Assignment :: Convert the lines into a JSON list of strings, one string per line and no blank lines. Begin at the first line of the rows and stop after the line that contains "SAMPLE PAGE".

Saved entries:
——————————

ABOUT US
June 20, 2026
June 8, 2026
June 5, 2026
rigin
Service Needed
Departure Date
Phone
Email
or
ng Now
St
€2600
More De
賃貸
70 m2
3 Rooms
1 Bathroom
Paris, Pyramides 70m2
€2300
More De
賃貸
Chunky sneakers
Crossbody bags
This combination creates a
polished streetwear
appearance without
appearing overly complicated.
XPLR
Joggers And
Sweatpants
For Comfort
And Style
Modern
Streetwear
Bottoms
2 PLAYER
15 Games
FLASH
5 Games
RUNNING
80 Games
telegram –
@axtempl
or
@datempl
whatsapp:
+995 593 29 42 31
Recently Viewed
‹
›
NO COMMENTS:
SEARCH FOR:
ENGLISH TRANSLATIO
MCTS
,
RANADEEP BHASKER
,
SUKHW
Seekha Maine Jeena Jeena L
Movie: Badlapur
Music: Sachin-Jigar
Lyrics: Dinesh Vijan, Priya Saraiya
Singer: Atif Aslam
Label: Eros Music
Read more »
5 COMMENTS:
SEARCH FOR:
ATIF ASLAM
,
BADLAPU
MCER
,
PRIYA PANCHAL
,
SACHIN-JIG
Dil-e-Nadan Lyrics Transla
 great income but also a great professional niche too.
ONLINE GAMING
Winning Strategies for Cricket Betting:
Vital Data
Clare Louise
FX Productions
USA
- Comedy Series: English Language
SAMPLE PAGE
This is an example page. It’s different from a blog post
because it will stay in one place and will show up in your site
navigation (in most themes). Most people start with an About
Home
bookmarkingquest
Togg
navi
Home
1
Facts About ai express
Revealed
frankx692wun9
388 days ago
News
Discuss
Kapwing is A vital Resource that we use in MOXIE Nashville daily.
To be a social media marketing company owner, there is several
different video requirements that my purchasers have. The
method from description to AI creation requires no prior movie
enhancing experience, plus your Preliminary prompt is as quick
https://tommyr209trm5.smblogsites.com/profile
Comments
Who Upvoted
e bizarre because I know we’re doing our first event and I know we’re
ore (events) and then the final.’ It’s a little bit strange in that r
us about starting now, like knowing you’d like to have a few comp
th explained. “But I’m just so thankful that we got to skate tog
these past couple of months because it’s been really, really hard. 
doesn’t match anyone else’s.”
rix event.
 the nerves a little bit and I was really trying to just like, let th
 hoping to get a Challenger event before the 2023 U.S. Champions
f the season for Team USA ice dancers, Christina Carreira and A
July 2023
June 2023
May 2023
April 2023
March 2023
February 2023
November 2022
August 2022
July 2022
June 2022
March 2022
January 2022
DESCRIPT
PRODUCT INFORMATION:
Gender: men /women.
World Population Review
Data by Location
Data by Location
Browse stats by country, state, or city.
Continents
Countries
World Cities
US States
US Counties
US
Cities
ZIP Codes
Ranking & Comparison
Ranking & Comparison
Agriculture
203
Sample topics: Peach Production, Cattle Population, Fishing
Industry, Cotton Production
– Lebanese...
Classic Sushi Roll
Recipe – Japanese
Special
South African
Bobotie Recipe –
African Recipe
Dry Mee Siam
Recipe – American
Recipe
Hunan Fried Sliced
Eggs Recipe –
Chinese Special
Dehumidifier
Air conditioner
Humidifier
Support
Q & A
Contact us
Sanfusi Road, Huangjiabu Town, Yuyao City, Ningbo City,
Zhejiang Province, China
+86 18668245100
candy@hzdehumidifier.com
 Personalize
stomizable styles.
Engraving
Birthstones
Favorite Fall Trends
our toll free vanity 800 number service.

——————————

Task response ::
[
  "ABOUT US",
  "June 20, 2026",
  "June 8, 2026",
  "June 5, 2026",
  "rigin",
  "Service Needed",
  "Departure Date",
  "Phone",
  "Email",
  "or",
  "ng Now",
  "St",
  "€2600",
  "More De",
  "賃貸",
  "70 m2",
  "3 Rooms",
  "1 Bathroom",
  "Paris, Pyramides 70m2",
  "€2300",
  "More De",
  "賃貸",
  "Chunky sneakers",
  "Crossbody bags",
  "This combination creates a",
  "polished streetwear",
  "appearance without",
  "appearing overly complicated.",
  "XPLR",
  "Joggers And",
  "Sweatpants",
  "For Comfort",
  "And Style",
  "Modern",
  "Streetwear",
  "Bottoms",
  "2 PLAYER",
  "15 Games",
  "FLASH",
  "5 Games",
  "RUNNING",
  "80 Games",
  "telegram –",
  "@axtempl",
  "or",
  "@datempl",
  "whatsapp:",
  "+995 593 29 42 31",
  "Recently Viewed",
  "‹",
  "›",
  "NO COMMENTS:",
  "SEARCH FOR:",
  "ENGLISH TRANSLATIO",
  "MCTS",
  ",",
  "RANADEEP BHASKER",
  ",",
  "SUKHW",
  "Seekha Maine Jeena Jeena L",
  "Movie: Badlapur",
  "Music: Sachin-Jigar",
  "Lyrics: Dinesh Vijan, Priya Saraiya",
  "Singer: Atif Aslam",
  "Label: Eros Music",
  "Read more »",
  "5 COMMENTS:",
  "SEARCH FOR:",
  "ATIF ASLAM",
  ",",
  "BADLAPU",
  "MCER",
  ",",
  "PRIYA PANCHAL",
  ",",
  "SACHIN-JIG",
  "Dil-e-Nadan Lyrics Transla",
  " great income but also a great professional niche too.",
  "ONLINE GAMING",
  "Winning Strategies for Cricket Betting:",
  "Vital Data",
  "Clare Louise",
  "FX Productions",
  "USA",
  "- Comedy Series: English Language",
  "SAMPLE PAGE"
]